We will always celebrate Stephen Keshi for his success as coach of the Super Eagles, but that now seems like an albatross on us, with virtually every player of the Super Eagles ’94 set claiming entitlement to coach the national team.

Clearly, while they all played well, they all cannot transmit to good coaches. Even Maradona turned out to be a horrible coach.

We also can celebrate Siasia for his u20 and Olympic team successes, just as we will do Amunike for his victory with the u17, but we have seen them all at the senior level in the continent – Oliseh, Amunike in Tanzania, Amokachi, Eguavoen. With Enyimba, Finidi also proved nothing in the continent. So on what basis was he rated to handle the Super Eagles in a World Cup campaign?

We have also had and still have a number of them in the Technical Committee of the NFF. In fact, after the hype which followed Eguavoen’s take over from Rohr, the subsequent flop at the Cameroon 2021 AFCON and the ultimate failure to qualify for the Qatar 2022 World Cup as finally undertaken by Eguavoen and Amunike, Eguavoen has remained the Technical Director of the NFF, and all this Finidi saga is happening under his technical watch too.

Then, to the NFF, I do not understand how they could have appointed Daniel Amokachi as Assistant Coach on the condition of no salary and involvement in team campaigns only on needs basis.

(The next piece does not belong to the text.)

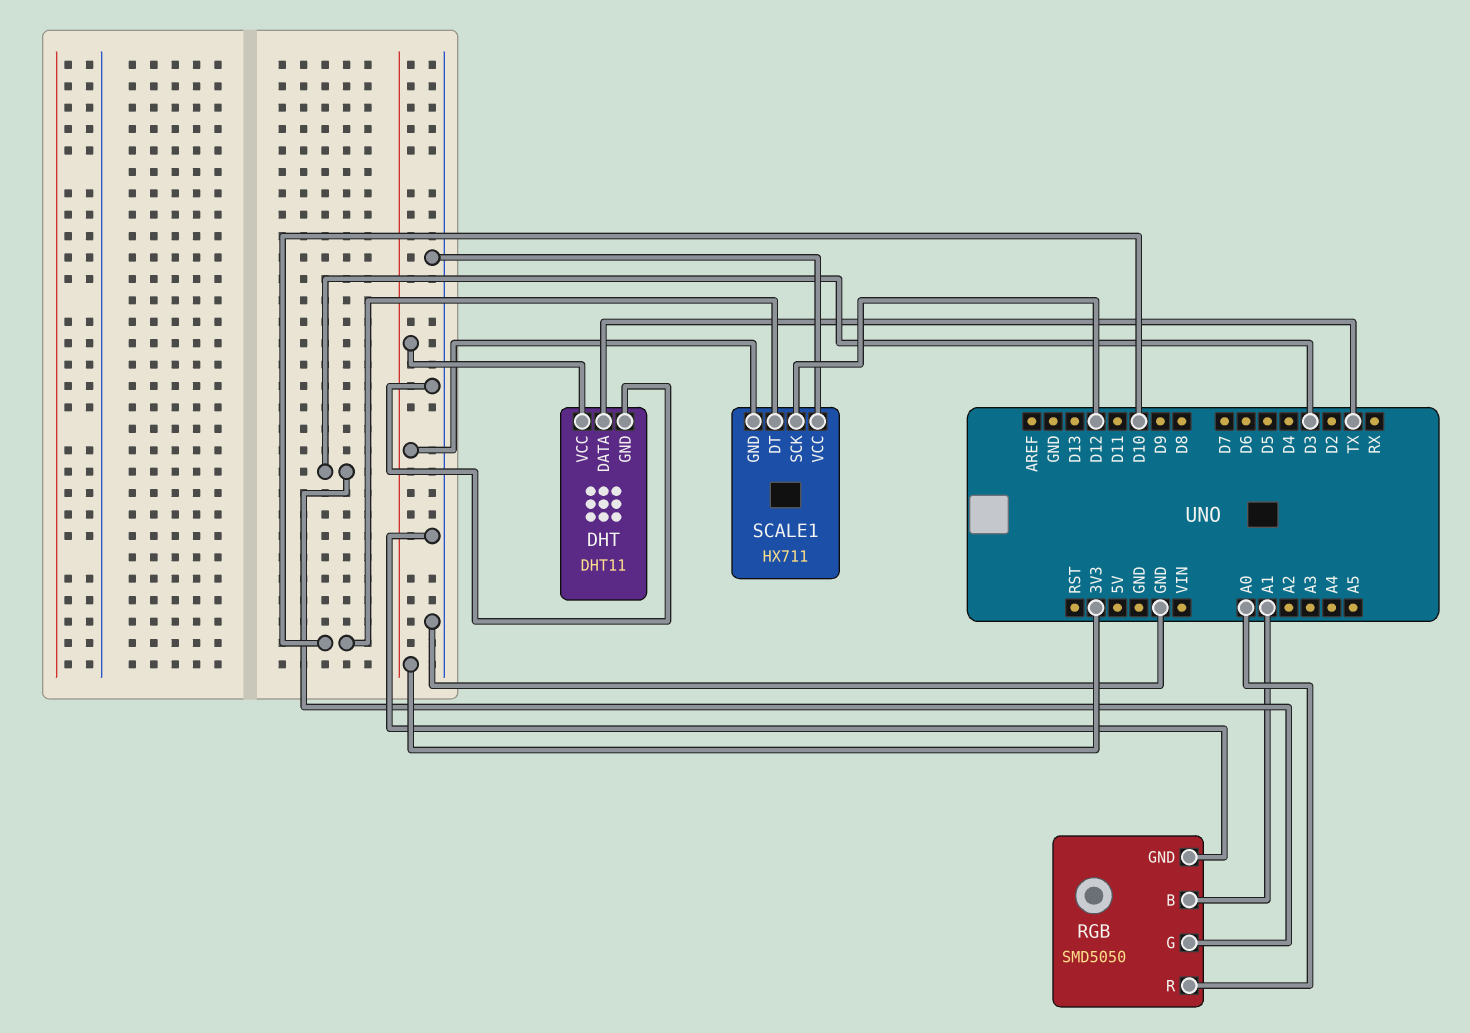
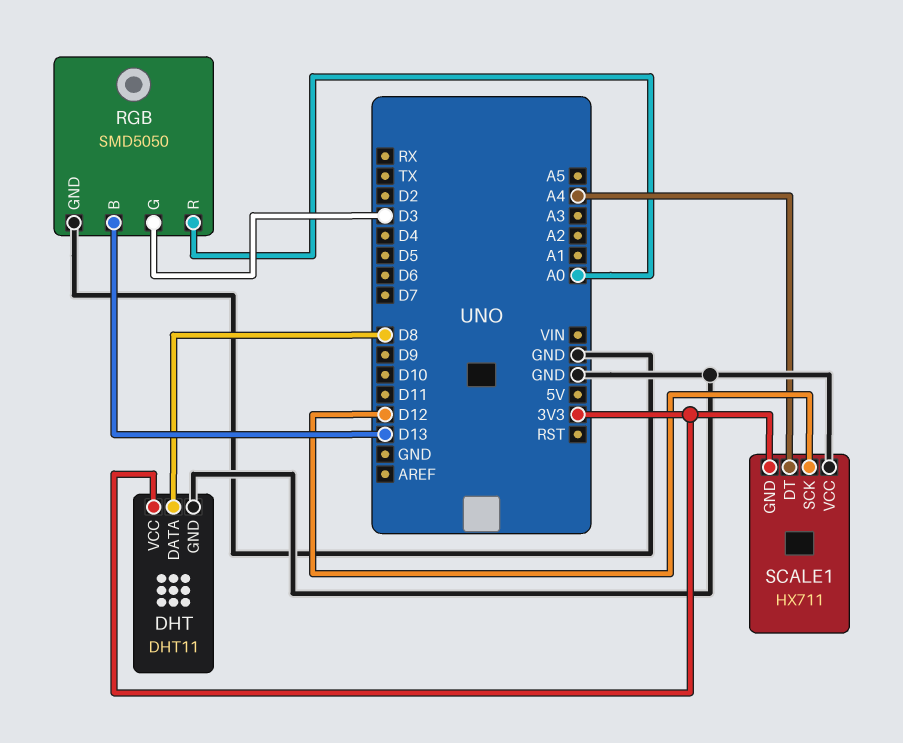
DHT pin DATA: TX -> D8
RGB pin B: A1 -> D13
SCALE1 pin DT: D10 -> A4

What sort of employment was that? How inspiring is it for anybody? Alas, Finidi had no assistant, no second opinion, and we could see how the team was stagnated on ideas.

Given all these, I feel that Osimhen is not the issue. There is no basis for the comparison of how Finidi in his playing days won more laurels than him. We are no longer discussing Finidi as a player but as a coach and he did not prove his mettle in the two competitive games he has played, which now has brought our World Cup qualification hope into serious jeopardy.

Let us be honest to ourselves to re-examine the trajectories of the Super Eagles for the past 10 or so years and try to locate and situate the real problem, and leave this scapegoat distraction being foisted on Osimhen by Finidi.